Le passeport marocain poursuit sa progression sur l’échiquier mondial de la mobilité. Selon les derniers classements établis par Passport Index et Henley & Partners, deux références internationales en la matière, le document de voyage marocain se hisse désormais à une honorable 57e place mondiale, contre la 62e position au premier trimestre de l’année 2026.
Cette avancée confirme une tendance positive et place le Maroc parmi les pays les mieux positionnés de la région. Elle traduit aussi l’amélioration progressive de l’image du Royaume à l’international, portée par une diplomatie active, une présence renforcée en Afrique, des relations solides avec le Golfe, ainsi qu’une ouverture croissante vers l’Asie et l’Amérique latine.
Le passeport marocain permet aujourd’hui d’accéder à plusieurs destinations sans visa préalable ou avec un visa délivré à l’arrivée. Cette évolution témoigne d’un élargissement réel de la mobilité des citoyens marocains, même si de nombreux pays continuent encore d’imposer des restrictions d’entrée.

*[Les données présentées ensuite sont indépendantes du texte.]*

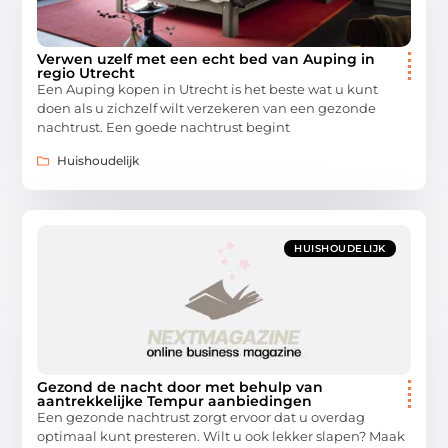
Verwen uzelf met een echt bed van Auping in
regio Utrecht
Een Auping kopen in Utrecht is het beste wat u kunt
doen als u zichzelf wilt verzekeren van een gezonde
nachtrust. Een goede nachtrust begint
Huishoudelijk
HUISHOUDELIJK
Gezond de nacht door met behulp van
aantrekkelijke Tempur aanbiedingen
Een gezonde nachtrust zorgt ervoor dat u overdag
optimaal kunt presteren. Wilt u ook lekker slapen? Maak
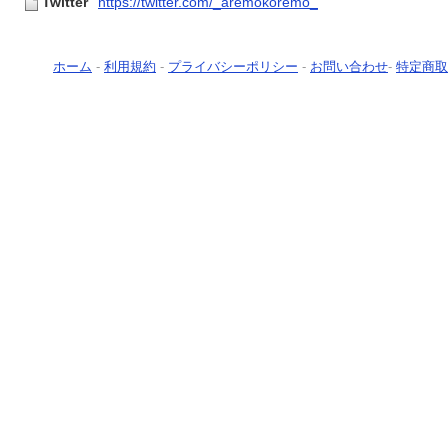
Twitter
https://twitter.com/_aremokoremo_
ホーム
-
利用規約
-
プライバシーポリシー
-
お問い合わせ
-
特定商取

Mais derrière ce classement encourageant se cache un paradoxe. Le passeport gagne en valeur, tandis que voyager devient plus coûteux pour une grande partie des Marocains. Prix élevés des billets d’avion, frais de visa, hébergement, assurances, pouvoir d’achat sous pression : la liberté de circulation reste souvent freinée par la réalité économique.
À cela s’ajoutent les difficultés persistantes liées aux visas Schengen. Malgré les progrès enregistrés, de nombreux demandeurs marocains continuent de dénoncer des refus, des délais longs ou des procédures jugées lourdes, notamment pour les voyages vers l’Europe.
La montée en puissance du passeport marocain intervient toutefois dans un contexte favorable. Le Royaume, futur coorganisateur de la Coupe du monde 2030, pourrait bénéficier d’une visibilité internationale accrue et d’un renforcement de ses accords de mobilité. Cette dynamique pourrait ouvrir la voie à de nouvelles facilités de voyage pour les Marocains dans les années à venir.
Autre fait marquant : les nouvelles générations voyagent davantage, plus loin et autrement. Elles ne se limitent plus aux destinations classiques. Asie, Europe de l’Est, Afrique subsaharienne ou Amérique latine attirent de plus en plus de jeunes Marocains, portés par les réseaux sociaux, les études, le travail à distance, les compagnies low-cost et le goût de la découverte.
Ainsi, la progression du passeport marocain ne se résume pas à un simple rang dans un classement. Elle reflète une évolution plus profonde : celle d’un pays dont la présence internationale s’affirme et dont les citoyens aspirent à circuler, apprendre, investir et découvrir le monde avec moins d’obstacles.
Mais au-delà des chiffres, la véritable valeur d’un passeport se mesure aussi à la capacité réelle des citoyens à voyager, étudier, travailler, entreprendre ou s’ouvrir au monde sans être prisonniers des barrières administratives ou économiques. C’est là que se jouera, demain, le véritable progrès de la mobilité marocaine.